Dolayısıyla 14 Mayıs 2023 tarihinde yapılacak olan seçimler sadece bir seçimden ibaret değildir. Seçimden daha fazlasıdır. İktidar blokuna ve Millet İttifakı’na müdahale eden ve belirleyici olmaya çalışan güçlerin sanıldığı kadar güçlü olmadıkları ve belki de tarihinin en güçsüz zamanında olduklarını görmek gerekiyor.
Bu güçlerin güçsüzlüğünün tek ve yegâne ilacı var oda toplumsal demokratik muhalefetin parçalı hali ve ortak bir akıldan yoksun olmalarıdır. HDP ile stratejik ya da ittifak zemininde sırıtan tutumların doğuracağı sonuçlardır. Egemen blokun elini güçlendirecek bu hamlelerin sol ve sosyalizm adına ideolojik kılıflarla takdim edilmesi ise geçmişte tanıdık aşina olduğumuz sekterliklerdir.

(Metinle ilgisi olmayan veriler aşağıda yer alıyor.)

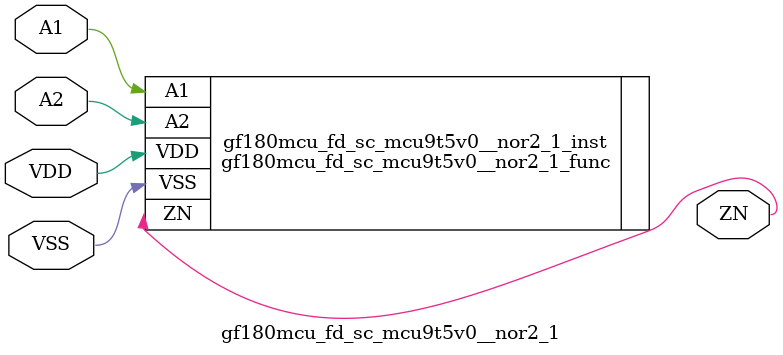
<source format=v>

module gf180mcu_fd_sc_mcu9t5v0__nor2_1( A2, ZN, A1, VDD, VSS );
input A1, A2;
inout VDD, VSS;
output ZN;

   `ifdef FUNCTIONAL  //  functional //

	gf180mcu_fd_sc_mcu9t5v0__nor2_1_func gf180mcu_fd_sc_mcu9t5v0__nor2_1_behav_inst(.A2(A2),.ZN(ZN),.A1(A1),.VDD(VDD),.VSS(VSS));

   `else

	gf180mcu_fd_sc_mcu9t5v0__nor2_1_func gf180mcu_fd_sc_mcu9t5v0__nor2_1_inst(.A2(A2),.ZN(ZN),.A1(A1),.VDD(VDD),.VSS(VSS));

	// spec_gates_begin


	// spec_gates_end



   specify

	// specify_block_begin

	// comb arc A1 --> ZN
	 (A1 => ZN) = (1.0,1.0);

	// comb arc A2 --> ZN
	 (A2 => ZN) = (1.0,1.0);

	// specify_block_end

   endspecify

   `endif

endmodule

</source>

Hepimizin kendi gerçeğimizle yüzleşirken, dünyadaki kapitalist sistemin yeni yönelimlerini ve bunun karşısında coğrafyamızdaki otoriter rejimlerin sarsıntıları ile yüzleşmemiz gerekiyor. Benmerkezci politik pozisyonları değil, bizmerkezli stratejik hamleleri güçlendirmemiz önemli.
2023 seçimleri tarihsel bir yerde durmaktadır ve bu tarihsel sınavı geçebilirsek başka bir tarihi dönüşüme hep birlikte imza atabiliriz.